◆ **Quoted passage**:
***
[v2,1/2] arm64: Move Mediatek GIC quirk handling from irqchip to core
Commit Message
In commit 44bd78dd2b88 ("irqchip/gic-v3: Disable pseudo NMIs on
Mediatek devices w/ firmware issues") we added a method for detecting
Mediatek devices with broken firmware and disabled pseudo-NMI. While
that worked, it didn't address the problem at a deep enough level.
The fundamental issue with this broken firmware is that it's not
saving and restoring several important GICR registers. The current
list is believed to be:
* GICR_NUM_IPRIORITYR
* GICR_CTLR
* GICR_ISPENDR0
* GICR_ISACTIVER0
* GICR_NSACR
Pseudo-NMI didn't work because it was the only thing (currently) in
the kernel that relied on the broken registers, so forcing pseudo-NMI
off was an effective fix. However, it could be observed that calling
system_uses_irq_prio_masking() on these systems still returned
"true". That caused confusion and led to the need for
commit a07a59415217 ("arm64: smp: avoid NMI IPIs with broken MediaTek
FW"). It's worried that the incorrect value returned by
system_uses_irq_prio_masking() on these systems will continue to
confuse future developers.
Let's fix the issue a little more completely by disabling IRQ
priorities at a deeper level in the kernel. Once we do this we can
revert some of the other bits of code dealing with this quirk.
This includes a partial revert of commit 44bd78dd2b88
("irqchip/gic-v3: Disable pseudo NMIs on Mediatek devices w/ firmware
issues"). This isn't a full revert because it leaves some of the
changes to the "quirks" structure around in case future code needs it.
Suggested-by: Mark Rutland <mark.rutland@arm.com>
Signed-off-by: Douglas Anderson <dianders@chromium.org>
---
Changes in v2:
- Just detect the quirk once at init time.
- Fixed typo in subject: s/GiC/GIC.
- Squash in ("Remove Mediatek pseudo-NMI firmware quirk handling").
arch/arm64/kernel/cpufeature.c | 46 ++++++++++++++++++++++++++++------
drivers/irqchip/irq-gic-v3.c | 22 +---------------
2 files changed, 39 insertions(+), 29 deletions(-)
Comments
On Tue, 07 Nov 2023 15:26:56 +0000,
Douglas Anderson <dianders@chromium.org> wrote:
>
> In commit 44bd78dd2b88 ("irqchip/gic-v3: Disable pseudo NMIs on
> Mediatek devices w/ firmware issues") we added a method for detecting
> Mediatek devices with broken firmware and disabled pseudo-NMI. While
> that worked, it didn't address the problem at a deep enough level.
>
> The fundamental issue with this broken firmware is that it's not
> saving and restoring several important GICR registers. The current
> list is believed to be:
> * GICR_NUM_IPRIORITYR
> * GICR_CTLR
> * GICR_ISPENDR0
> * GICR_ISACTIVER0
> * GICR_NSACR
>
> Pseudo-NMI didn't work because it was the only thing (currently) in
> the kernel that relied on the broken registers, so forcing pseudo-NMI
> off was an effective fix. However, it could be observed that calling
> system_uses_irq_prio_masking() on these systems still returned
> "true". That caused confusion and led to the need for
> commit a07a59415217 ("arm64: smp: avoid NMI IPIs with broken MediaTek
> FW"). It's worried that the incorrect value returned by
> system_uses_irq_prio_masking() on these systems will continue to
> confuse future developers.
***
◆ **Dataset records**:
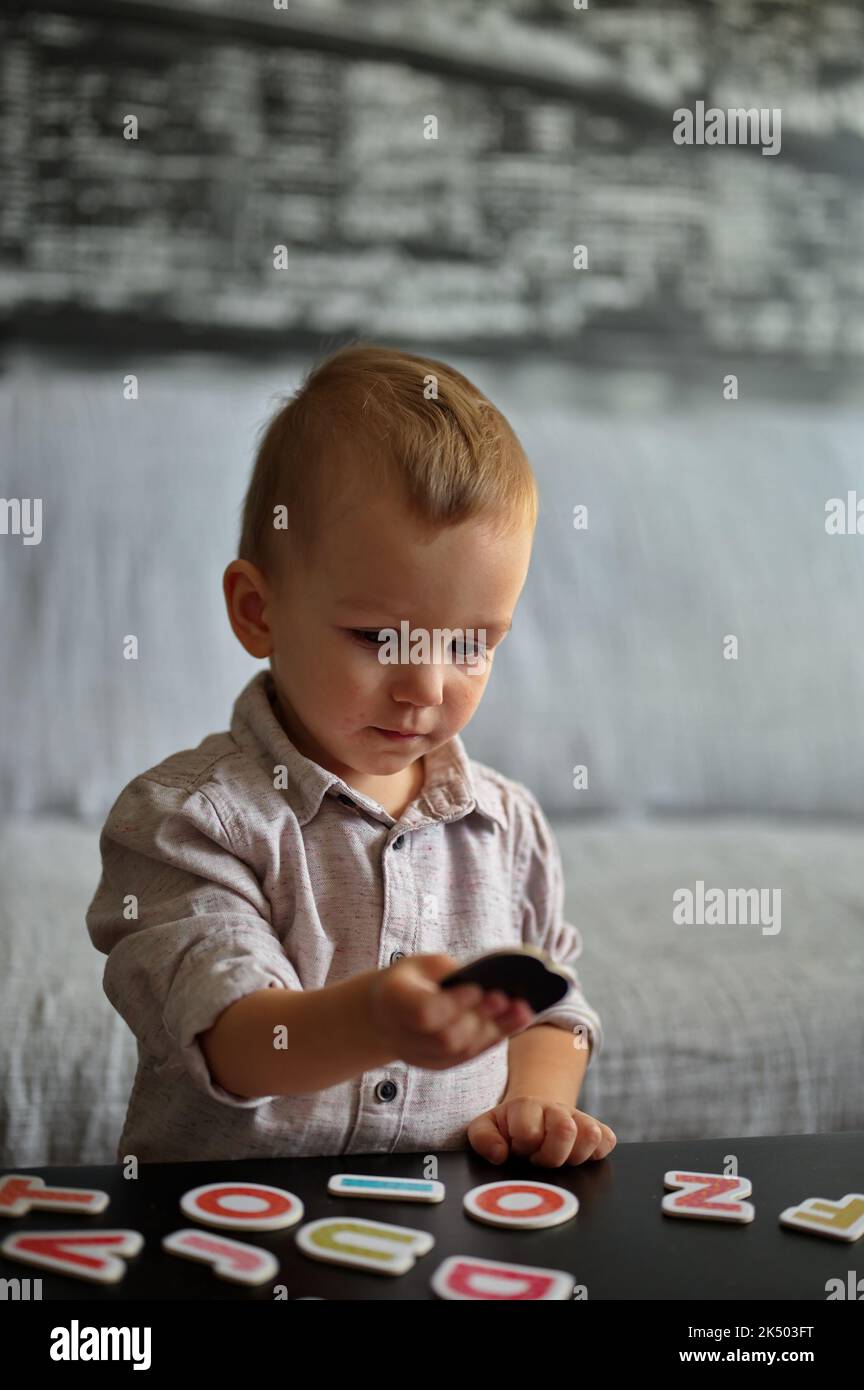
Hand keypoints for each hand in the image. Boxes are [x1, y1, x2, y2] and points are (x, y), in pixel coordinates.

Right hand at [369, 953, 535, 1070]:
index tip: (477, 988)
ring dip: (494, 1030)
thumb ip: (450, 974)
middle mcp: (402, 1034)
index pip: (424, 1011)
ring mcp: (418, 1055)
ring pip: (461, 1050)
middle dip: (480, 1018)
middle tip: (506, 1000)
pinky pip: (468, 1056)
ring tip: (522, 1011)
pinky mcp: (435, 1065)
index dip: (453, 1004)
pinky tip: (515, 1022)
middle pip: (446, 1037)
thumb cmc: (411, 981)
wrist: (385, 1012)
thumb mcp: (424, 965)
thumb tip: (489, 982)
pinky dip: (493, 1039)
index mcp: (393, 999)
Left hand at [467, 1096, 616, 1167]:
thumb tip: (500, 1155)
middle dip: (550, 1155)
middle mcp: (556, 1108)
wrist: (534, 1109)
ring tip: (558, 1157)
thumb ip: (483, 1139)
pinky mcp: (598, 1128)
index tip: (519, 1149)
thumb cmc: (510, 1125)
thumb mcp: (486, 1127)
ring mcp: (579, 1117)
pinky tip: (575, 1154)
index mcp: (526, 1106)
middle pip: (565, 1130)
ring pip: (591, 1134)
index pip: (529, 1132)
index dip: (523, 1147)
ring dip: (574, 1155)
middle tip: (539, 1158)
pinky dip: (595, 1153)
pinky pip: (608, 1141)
***
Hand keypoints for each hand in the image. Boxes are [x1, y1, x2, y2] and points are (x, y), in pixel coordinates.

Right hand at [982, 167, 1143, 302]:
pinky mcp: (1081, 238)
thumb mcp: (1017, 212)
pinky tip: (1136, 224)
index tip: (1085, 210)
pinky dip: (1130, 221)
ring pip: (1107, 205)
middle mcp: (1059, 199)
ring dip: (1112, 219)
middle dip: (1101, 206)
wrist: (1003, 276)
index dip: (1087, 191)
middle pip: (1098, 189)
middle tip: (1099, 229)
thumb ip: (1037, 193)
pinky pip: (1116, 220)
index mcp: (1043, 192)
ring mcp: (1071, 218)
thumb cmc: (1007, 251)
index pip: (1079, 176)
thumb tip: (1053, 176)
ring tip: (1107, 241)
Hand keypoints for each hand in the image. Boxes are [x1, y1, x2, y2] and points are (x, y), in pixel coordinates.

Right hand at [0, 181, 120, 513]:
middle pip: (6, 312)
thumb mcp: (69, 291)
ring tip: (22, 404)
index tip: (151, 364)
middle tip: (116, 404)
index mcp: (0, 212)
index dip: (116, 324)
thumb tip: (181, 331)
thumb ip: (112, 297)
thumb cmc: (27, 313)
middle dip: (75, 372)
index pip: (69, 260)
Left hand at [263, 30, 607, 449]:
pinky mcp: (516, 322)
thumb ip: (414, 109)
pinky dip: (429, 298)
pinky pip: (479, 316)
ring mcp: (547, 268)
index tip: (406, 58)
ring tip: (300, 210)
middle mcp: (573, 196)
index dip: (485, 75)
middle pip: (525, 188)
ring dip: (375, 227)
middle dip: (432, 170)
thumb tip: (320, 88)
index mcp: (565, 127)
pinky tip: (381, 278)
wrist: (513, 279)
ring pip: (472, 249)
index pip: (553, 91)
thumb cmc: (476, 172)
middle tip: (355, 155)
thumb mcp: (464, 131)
***
◆ **Assigned task 1**:
Render this sentence from the patch in Spanish: "Once we do this we can revert some of the other bits of code dealing with this quirk."
◆ **Assigned task 2**:
From the patch, return everything from "This includes a" down to "insertions(+), 29 deletions(-)".

◆ **Answer area 1**:
Una vez que hagamos esto, podremos revertir algunas de las otras partes del código que se ocupan de esta peculiaridad.

◆ **Answer area 2**:
This includes a partial revert of commit 44bd78dd2b88
("irqchip/gic-v3: Disable pseudo NMIs on Mediatek devices w/ firmware
issues"). This isn't a full revert because it leaves some of the
changes to the "quirks" structure around in case future code needs it.
Suggested-by: Mark Rutland <mark.rutland@arm.com>
Signed-off-by: Douglas Anderson <dianders@chromium.org>
---
Changes in v2:
- Just detect the quirk once at init time.
- Fixed typo in subject: s/GiC/GIC.
- Squash in ("Remove Mediatek pseudo-NMI firmware quirk handling").
arch/arm64/kernel/cpufeature.c | 46 ++++++++++++++++++++++++++++------
drivers/irqchip/irq-gic-v3.c | 22 +---------------
2 files changed, 39 insertions(+), 29 deletions(-)